§ **TASK SET**:
1/ Answer these questions using the judgment passage on trusts below:
(a) Which party is described as the innocent recipient?
(b) By how much was the joint account overdrawn when Mrs Gratz first acquired relevant knowledge of the money's fraudulent origins?
(c) Who agreed with Stephen J in Consul Development Pty Ltd v DPC Estates Pty Ltd?
2/ Does each statement agree with the judgment passage on trusts below? Answer yes or no, and quote the words that decide it.
(a) On appeal, Port Corporation relies on a constructive trust.
(b) After 16 April 1995, payments totaling $84,978 were received into the joint account.
(c) Stephen J considered constructive notice enough for liability based on knowing receipt.
3/ Could you pick up the judgment passage on trusts below and keep writing from its final sentence?

§ **DOCUMENT PASSAGE**:

In this case the thief was Hinterdorfer or Windermere and the innocent recipient was ANZ Securities. As in Black v Freedman, there was a trust that required them, or one of them, to restore the stolen money, but it is not a trust imposed on ANZ Securities which was not aware of it.
- In Lurgi (Australia) Pty Ltd v Sandess Pty Ltd [2000] VSC 278, Byrne J went on in the following paragraph (§75, at p27) of his reasons to hold that the funds in the joint account, which represented the fruits of Gratz’s fraud, were fixed with a trust in the hands of the account holders only when the source was known. It was always known to Gratz; but on the evidence, his Honour concluded that, when Mrs Gratz first acquired relevant knowledge of the fraudulent origins of the money the joint account was already overdrawn by $10,221.26, and that there was therefore “no property upon which the constructive trusts can fasten”; but that, after 16 April 1995, when Mrs Gratz first knew about her husband’s fraud, further payments totalling $84,978 had been received into the joint account. They had since been disbursed, but Mrs Gratz remained liable to account for them.
- In that case Byrne J held Mrs Gratz to be liable as constructive trustee on the basis of the form of constructive trusteeship arising from knowing receipt of, or knowingly dealing with, the assets of a trust. That liability has its origin in Barnes v Addy (1874) 9 Ch App 386. In Consul Development Pty Ltd v DPC Estates Pty Ltd (1975) 132 CLR 373, 410-413, Stephen J, with whom Barwick CJ agreed, considered that, for that form of lability, actual knowledge of facts consisting dishonesty was required, and that, contrary to one or more English decisions, constructive notice did not suffice for that purpose. Here Mr Sheahan on behalf of Port Corporation on appeal acknowledged that no reliance was being placed on any constructive trust. His client’s case is based firmly to the existence of a resulting trust in its favour which came into existence at the moment when the proceeds of the cheque from Port Corporation were received by ANZ Securities in the V2 trust account. In point of fact and law, they were received into that account by ANZ Executors & Trustees to the credit of Windermere, although subject to directions from ANZ Securities; but it will be assumed that that feature makes no difference to the outcome of the case.

§ **DATASET ROWS**:
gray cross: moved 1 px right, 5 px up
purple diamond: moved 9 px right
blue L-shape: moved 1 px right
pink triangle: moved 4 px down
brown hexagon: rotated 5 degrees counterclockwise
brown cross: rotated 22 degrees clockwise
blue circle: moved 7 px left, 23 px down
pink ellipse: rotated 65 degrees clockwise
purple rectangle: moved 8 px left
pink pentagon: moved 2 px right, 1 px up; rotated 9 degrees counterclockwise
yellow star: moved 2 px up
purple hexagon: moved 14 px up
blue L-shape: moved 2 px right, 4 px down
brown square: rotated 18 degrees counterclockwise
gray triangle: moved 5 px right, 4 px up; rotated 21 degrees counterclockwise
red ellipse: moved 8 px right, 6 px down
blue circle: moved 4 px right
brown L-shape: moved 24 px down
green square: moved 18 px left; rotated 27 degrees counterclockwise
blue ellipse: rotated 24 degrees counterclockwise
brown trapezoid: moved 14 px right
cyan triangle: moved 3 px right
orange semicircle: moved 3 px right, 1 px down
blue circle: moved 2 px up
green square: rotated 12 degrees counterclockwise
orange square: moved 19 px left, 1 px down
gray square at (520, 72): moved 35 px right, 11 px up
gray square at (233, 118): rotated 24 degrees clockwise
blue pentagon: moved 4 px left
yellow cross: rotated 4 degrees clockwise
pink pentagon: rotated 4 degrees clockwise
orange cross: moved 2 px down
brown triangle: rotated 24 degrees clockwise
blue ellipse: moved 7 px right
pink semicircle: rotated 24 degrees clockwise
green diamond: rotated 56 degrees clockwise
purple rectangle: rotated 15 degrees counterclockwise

§ **THE RESPONSES**:
1/
(a) ANZ Securities
(b) $10,221.26
(c) Barwick CJ

2/
(a) No: "no reliance was being placed on any constructive trust"
(b) Yes: "further payments totalling $84,978 had been received into the joint account"
(c) No: "constructive notice did not suffice for that purpose"

3/
- There is no direct authority on the question whether, as resulting trustee, ANZ Securities is liable for failing to identify itself as resulting trustee for Port Corporation, given that the Corporation did not at any time before the money was fully disbursed identify itself as the true beneficiary. Academic writers are opposed to the suggestion that any such liability exists or should be recognised. Chambers, Resulting Trusts, at 201, says it would be “quite remarkable” if recipients of property on resulting trusts could be required to compensate the trust beneficiaries for failing to perform duties which were not voluntarily undertaken and of which they are not aware. He quotes with approval Mr Hackney’s statement that such a person can have none of the duties or powers of an express trustee “and ought to have only an obligation to restore the property on demand if still in possession of it”. The learned editor of Hanbury and Martin, Modern Equity (16th ed; 2001), at 239, agree that the resulting trustee does not become subject to the duties of a resulting trustee until he is aware of the position. A certain amount of interbreeding is evident in these statements; nevertheless, I consider the basic proposition to be correct. If Port Corporation had never laid claim to the sum of $4.5 million, there would never have been any liability on the part of ANZ Securities for breach of trust. By the time it did so, the money had already been fully disbursed, as it had been received, in good faith and without notice of the corporation's claim to it.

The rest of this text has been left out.